Project Description
I will hand you a two-column CSV of real email bodies and their spam/ham labels. From that single file I need a full production-ready pipeline:
• Text preprocessing that cleans each message, tokenises it and converts it to TF-IDF vectors.
• Training loops for Logistic Regression, Multinomial Naïve Bayes and linear-kernel SVM, with code that automatically picks the best performer.
• A FastAPI service exposing /predict so any caller can POST raw email text and receive the predicted class plus a probability score.
• A clear evaluation notebook or script that prints accuracy, F1, ROC-AUC and a confusion matrix so I can verify performance.

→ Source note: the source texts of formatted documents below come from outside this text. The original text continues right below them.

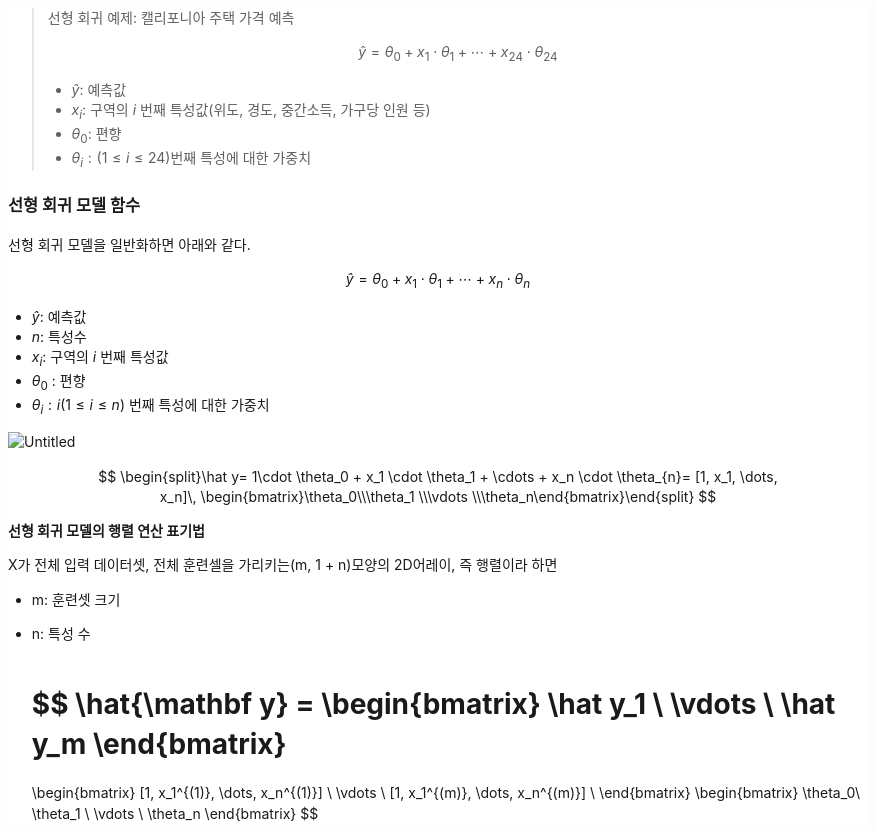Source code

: > 선형 회귀 예제: 캘리포니아 주택 가격 예측
> 
> 
> $$
> \hat y = \theta_0 + x_1 \cdot \theta_1 + \cdots + x_{24} \cdot \theta_{24}
> $$
> 
> - $\hat y$: 예측값
> - $x_i$: 구역의 $i$ 번째 특성값(위도, 경도, 중간소득, 가구당 인원 등)
> - $\theta_0$: 편향
> - $\theta_i: (1 \le i \le 24)$번째 특성에 대한 가중치

### 선형 회귀 모델 함수

선형 회귀 모델을 일반화하면 아래와 같다.

$$
\hat y = \theta_0 + x_1 \cdot \theta_1 + \cdots + x_n \cdot \theta_{n}
$$

- $\hat y$: 예측값
- $n$: 특성수
- $x_i$: 구역의 $i$ 번째 특성값
- $\theta_0$ : 편향
- $\theta_i:i(1 \le i \le n)$ 번째 특성에 대한 가중치

![Untitled](4%20%E1%84%86%E1%85%A9%E1%84%83%E1%85%A6%E1%86%AF%E1%84%92%E1%85%AE%E1%86%AB%E1%84%85%E1%85%A7%E1%86%AB%20006feb3cf06748408ae9230f90e590fd/Untitled.png)

$$
\begin{split}\hat y= 1\cdot \theta_0 + x_1 \cdot \theta_1 + \cdots + x_n \cdot \theta_{n}= [1, x_1, \dots, x_n]\, \begin{bmatrix}\theta_0\\\theta_1 \\\vdots \\\theta_n\end{bmatrix}\end{split}
$$

**선형 회귀 모델의 행렬 연산 표기법**

X가 전체 입력 데이터셋, 전체 훈련셀을 가리키는(m, 1 + n)모양의 2D어레이, 즉 행렬이라 하면

- m: 훈련셋 크기
- n: 특성 수
    
    $$
    \hat{\mathbf y} = 
    \begin{bmatrix}
    \hat y_1 \\
    \vdots \\
    \hat y_m
    \end{bmatrix}
    = 
    \begin{bmatrix} 
    [1, x_1^{(1)}, \dots, x_n^{(1)}] \\
    \vdots \\
    [1, x_1^{(m)}, \dots, x_n^{(m)}] \\
    \end{bmatrix}
    \begin{bmatrix}
    \theta_0\\
    \theta_1 \\
    \vdots \\
    \theta_n
    \end{bmatrix}
    $$
    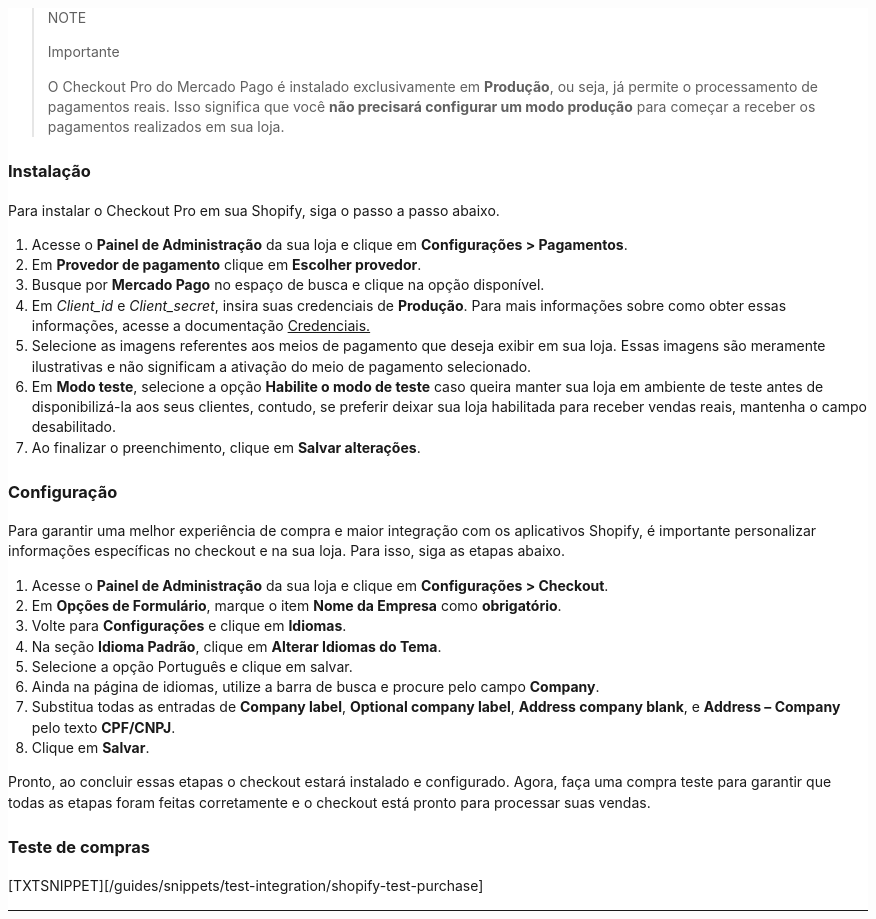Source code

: > NOTE
>
> Importante
>
> O Checkout Pro do Mercado Pago é instalado exclusivamente em **Produção**, ou seja, já permite o processamento de pagamentos reais. Isso significa que você **não precisará configurar um modo produção** para começar a receber os pagamentos realizados em sua loja.

### Instalação

Para instalar o Checkout Pro em sua Shopify, siga o passo a passo abaixo.

1. Acesse o **Painel de Administração** da sua loja e clique em **Configurações > Pagamentos**.
2. Em **Provedor de pagamento** clique em **Escolher provedor**.
3. Busque por **Mercado Pago** no espaço de busca e clique na opção disponível.
4. Em _Client_id_ e _Client_secret_, insira suas credenciais de **Produção**. Para mais informações sobre como obter essas informações, acesse a documentação [Credenciais.](https://www.mercadopago.com.br/developers/pt/guides/resources/credentials)
5. Selecione as imagens referentes aos meios de pagamento que deseja exibir em sua loja. Essas imagens são meramente ilustrativas e não significam a ativação do meio de pagamento selecionado.
6. Em **Modo teste**, selecione a opção **Habilite o modo de teste** caso queira manter sua loja em ambiente de teste antes de disponibilizá-la aos seus clientes, contudo, se preferir deixar sua loja habilitada para receber vendas reais, mantenha o campo desabilitado.
7. Ao finalizar o preenchimento, clique em **Salvar alterações**.

### Configuração
 
Para garantir uma melhor experiência de compra e maior integração com os aplicativos Shopify, é importante personalizar informações específicas no checkout e na sua loja. Para isso, siga as etapas abaixo.
 
1. Acesse o **Painel de Administração** da sua loja e clique em **Configurações > Checkout**.
2. Em **Opções de Formulário**, marque o item **Nome da Empresa** como **obrigatório**.
3. Volte para **Configurações** e clique em **Idiomas**.
4. Na seção **Idioma Padrão**, clique em **Alterar Idiomas do Tema**.
5. Selecione a opção Português e clique em salvar.
6. Ainda na página de idiomas, utilize a barra de busca e procure pelo campo **Company**.
7. Substitua todas as entradas de **Company label**, **Optional company label**, **Address company blank**, e **Address – Company** pelo texto **CPF/CNPJ**.
8. Clique em **Salvar**.
 
Pronto, ao concluir essas etapas o checkout estará instalado e configurado. Agora,  faça uma compra teste para garantir que todas as etapas foram feitas corretamente e o checkout está pronto para processar suas vendas.

### Teste de compras

[TXTSNIPPET][/guides/snippets/test-integration/shopify-test-purchase]

------------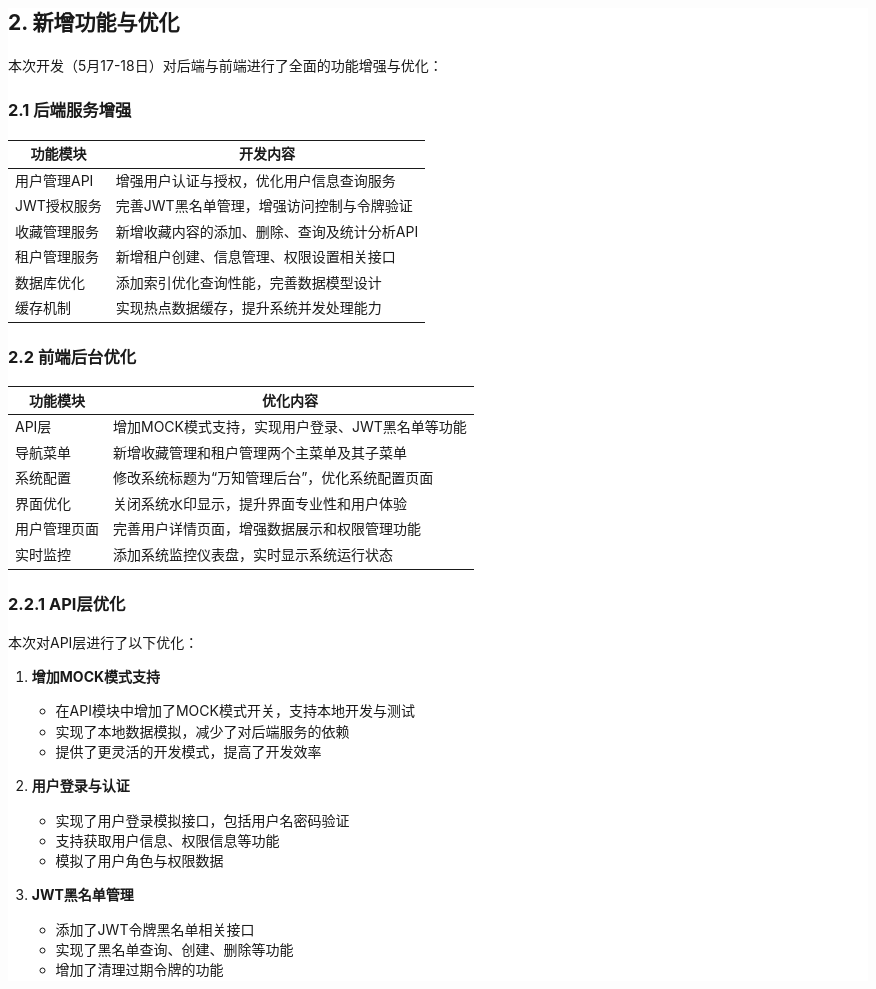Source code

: ## 2. 新增功能与优化

本次开发（5月17-18日）对后端与前端进行了全面的功能增强与优化：

### 2.1 后端服务增强

| 功能模块    | 开发内容                    |
| ------- | ----------------------- |
| 用户管理API | 增强用户认证与授权，优化用户信息查询服务    |
| JWT授权服务 | 完善JWT黑名单管理，增强访问控制与令牌验证  |
| 收藏管理服务  | 新增收藏内容的添加、删除、查询及统计分析API |
| 租户管理服务  | 新增租户创建、信息管理、权限设置相关接口    |
| 数据库优化   | 添加索引优化查询性能，完善数据模型设计     |
| 缓存机制    | 实现热点数据缓存，提升系统并发处理能力     |

### 2.2 前端后台优化

| 功能模块   | 优化内容                        |
| ------ | --------------------------- |
| API层   | 增加MOCK模式支持，实现用户登录、JWT黑名单等功能 |
| 导航菜单   | 新增收藏管理和租户管理两个主菜单及其子菜单       |
| 系统配置   | 修改系统标题为“万知管理后台”，优化系统配置页面    |
| 界面优化   | 关闭系统水印显示，提升界面专业性和用户体验       |
| 用户管理页面 | 完善用户详情页面，增强数据展示和权限管理功能      |
| 实时监控   | 添加系统监控仪表盘，实时显示系统运行状态        |

### 2.2.1 API层优化

本次对API层进行了以下优化：

1. **增加MOCK模式支持**
   
   - 在API模块中增加了MOCK模式开关，支持本地开发与测试
   - 实现了本地数据模拟，减少了对后端服务的依赖
   - 提供了更灵活的开发模式，提高了开发效率

2. **用户登录与认证**
   
   - 实现了用户登录模拟接口，包括用户名密码验证
   - 支持获取用户信息、权限信息等功能
   - 模拟了用户角色与权限数据

3. **JWT黑名单管理**
   
   - 添加了JWT令牌黑名单相关接口
   - 实现了黑名单查询、创建、删除等功能
   - 增加了清理过期令牌的功能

• Repository structured for easy hand-off, including requirements.txt and a concise README explaining setup, training and API usage.
I would appreciate—but do not strictly require—a small Streamlit dashboard that lets me paste an email and see the prediction in real time; feel free to propose how you would add that.
Acceptance is based on:
1. Re-running train.py on my machine reproduces the best model.
2. Calling /predict with sample emails returns correct spam/ham flags with confidences.
3. metrics_report.txt (or notebook) matches or exceeds the scores you quote.
4. Project installs cleanly inside a fresh virtual environment with one pip install -r requirements.txt.
If any clarifications around the email domain data are needed, just ask; otherwise please outline your approach and timeline and we can get started right away.